I said that fascism is still with us. It is the face behind the Clown's mask. It is the eternal enemy of the sacred. It says that life does not matter, that human beings do not matter. It says that Creation - this gorgeous complexity, this profusion of living forms, this infinitely varied abundance of joy and expression, this Nature, our Earth - that all of this is no more than a commodity to be bought and sold on the stock exchange, to be privatised, fenced-off and owned by the few, to be packaged and patented, and sold for a profit.

At the heart of the Universe lies a Beauty so breath-taking, so awe-inspiring, so wondrous, that you would die for it. It has no Name. It has no Purpose. It does not tell you what to do. It lies beyond all categories, all forms, all explanations. It is just Love, that's all. Just pure, simple love. Like the kindness of a stranger who shares his bread, like the look in the Mother's eye when she first beholds her child, like a melting of opposites in a blissful sea of contemplation, like the breath of a cool wind from the ocean, that Beauty, that Love, suffuses all of Creation. It is God's Choral Symphony of all Time and all Space, and we are the choir.
########
# Requirement A
According to the passage on fascism, what is the face behind the Clown's mask?
# Requirement B
Extract the part of the passage on fascism starting at "At the heart" and ending at "are the choir.".
# Requirement C
Write what comes next in the passage on fascism, picking up after its final sentence.
The items that come next have no connection to the passage on fascism.

# Given entries
########
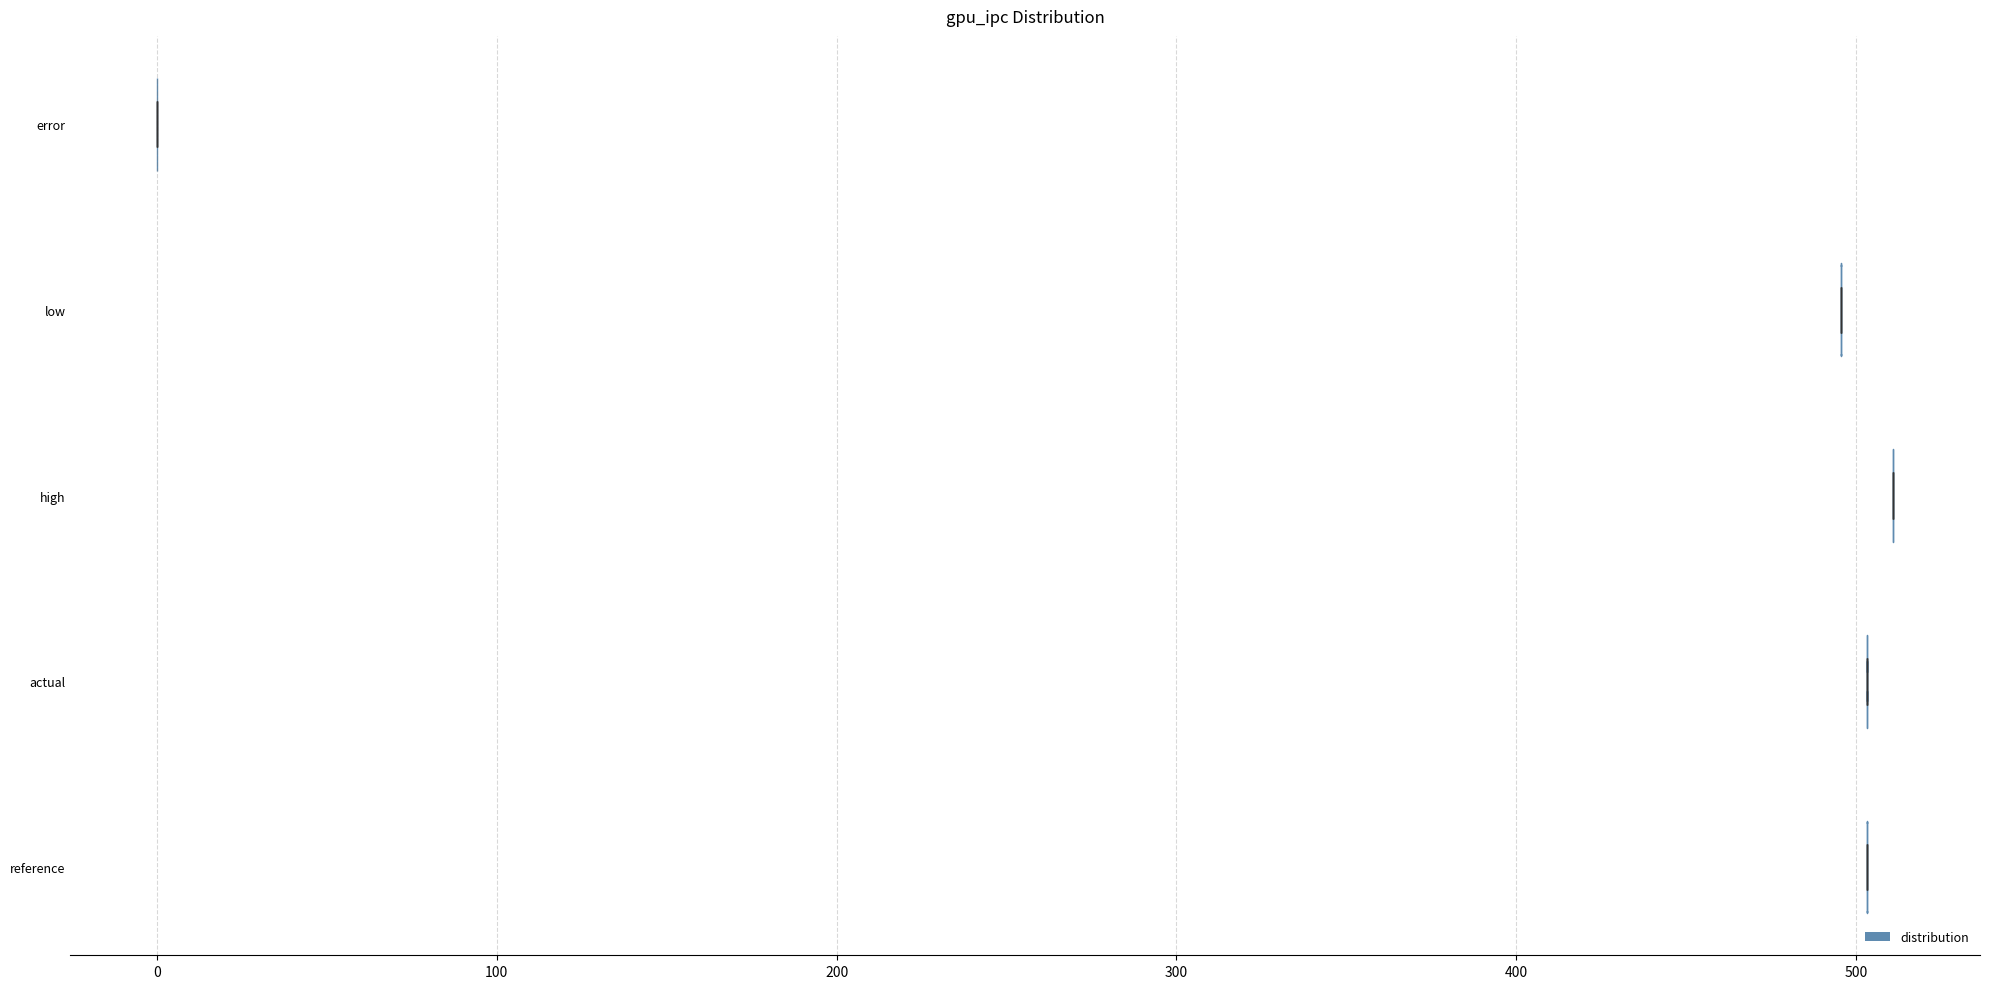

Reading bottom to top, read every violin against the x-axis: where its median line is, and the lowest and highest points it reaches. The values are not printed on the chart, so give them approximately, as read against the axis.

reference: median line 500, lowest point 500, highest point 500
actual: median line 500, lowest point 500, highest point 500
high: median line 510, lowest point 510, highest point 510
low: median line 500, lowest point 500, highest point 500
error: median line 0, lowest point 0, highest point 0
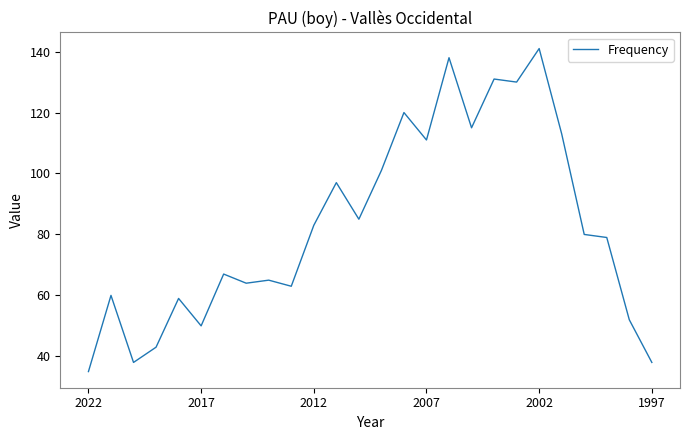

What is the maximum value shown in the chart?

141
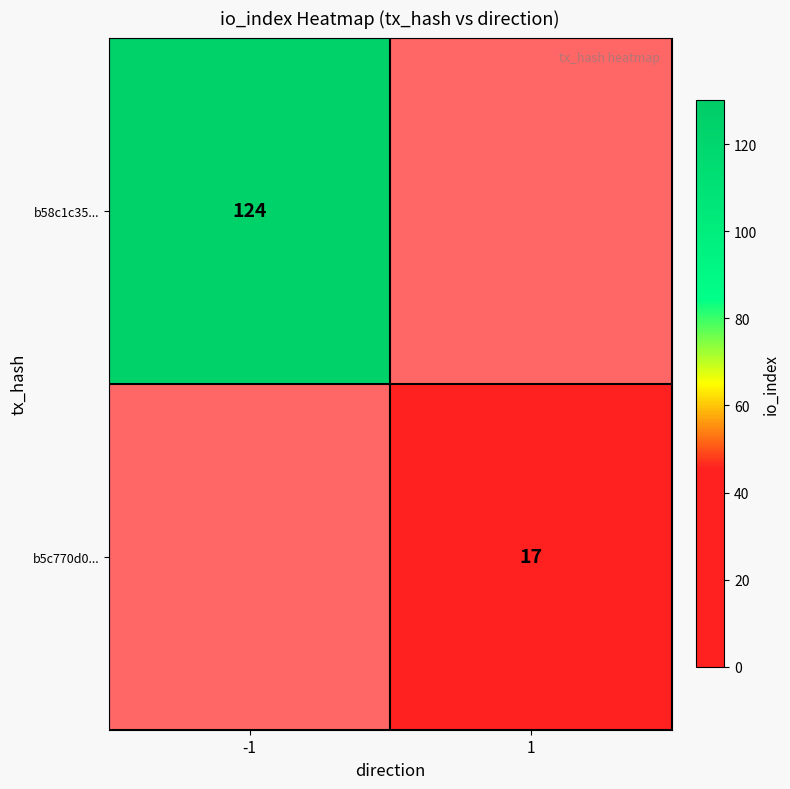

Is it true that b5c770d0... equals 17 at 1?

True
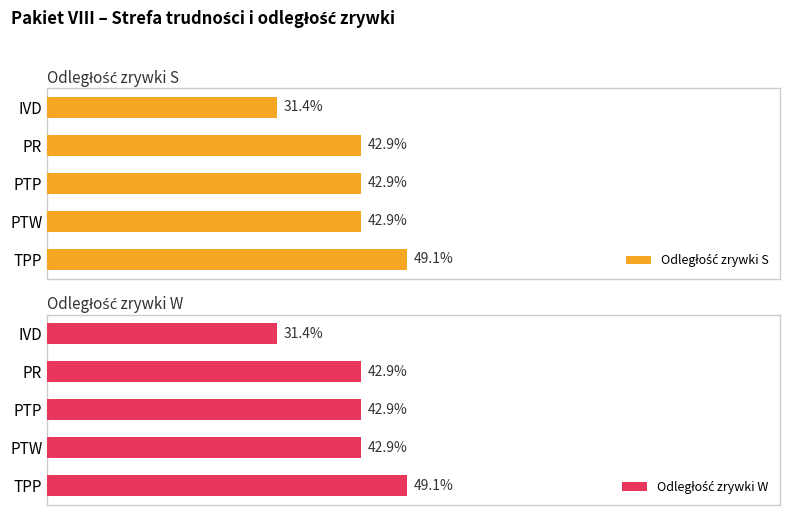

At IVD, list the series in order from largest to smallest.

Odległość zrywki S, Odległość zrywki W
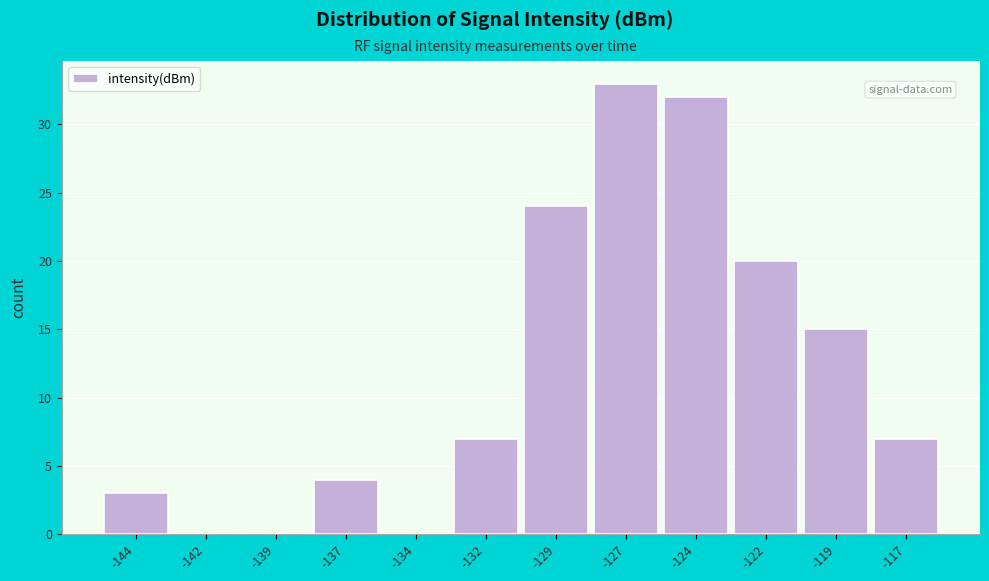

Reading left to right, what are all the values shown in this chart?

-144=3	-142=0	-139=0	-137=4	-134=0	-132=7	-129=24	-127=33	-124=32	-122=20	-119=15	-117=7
########
# Answer section A
Fascism

# Answer section B
At the heart of the Universe lies a Beauty so breath-taking, so awe-inspiring, so wondrous, that you would die for it. It has no Name. It has no Purpose. It does not tell you what to do. It lies beyond all categories, all forms, all explanations. It is just Love, that's all. Just pure, simple love. Like the kindness of a stranger who shares his bread, like the look in the Mother's eye when she first beholds her child, like a melting of opposites in a blissful sea of contemplation, like the breath of a cool wind from the ocean, that Beauty, that Love, suffuses all of Creation. It is God's Choral Symphony of all Time and all Space, and we are the choir.

# Answer section C
The first act of the revolution is an act of consciousness. It is the act of recognising the sacredness of Creation, of recognising the Beauty that sings Life, Life, Life and more Life! Life is for all Life. No less.

MD2K was billed as a four-day festival of anarchist ideas and action. Later that got changed, to a four day festival of anti-capitalist ideas and action. That way perhaps other groups could get involved. Not that they did. It was a four day festival of anarchist ideas and action masquerading as a four day festival of anti-capitalist ideas and action, masquerading as a book fair.

Actually the anarchist book fair has been going for years. There's a lot of obscure anarchist literature out there, varying from the very strange, to the very boring, to the very perverse, to the occasionally awe-inspiring and inspirational. I'd been to one of these events before. This previous one had been billed as "Ten Days That Shook The World", the title lifted from an American writer's book about the Russian Revolution. His name was John Reed, and it must stand as a source of happy embarrassment to the US authorities, that the most famous book about a communist revolution happens to have been written by an American author. Who says Americans can't be communists? John Reed was.

It was at this previous anarchist book fair that I first met Ian Bone.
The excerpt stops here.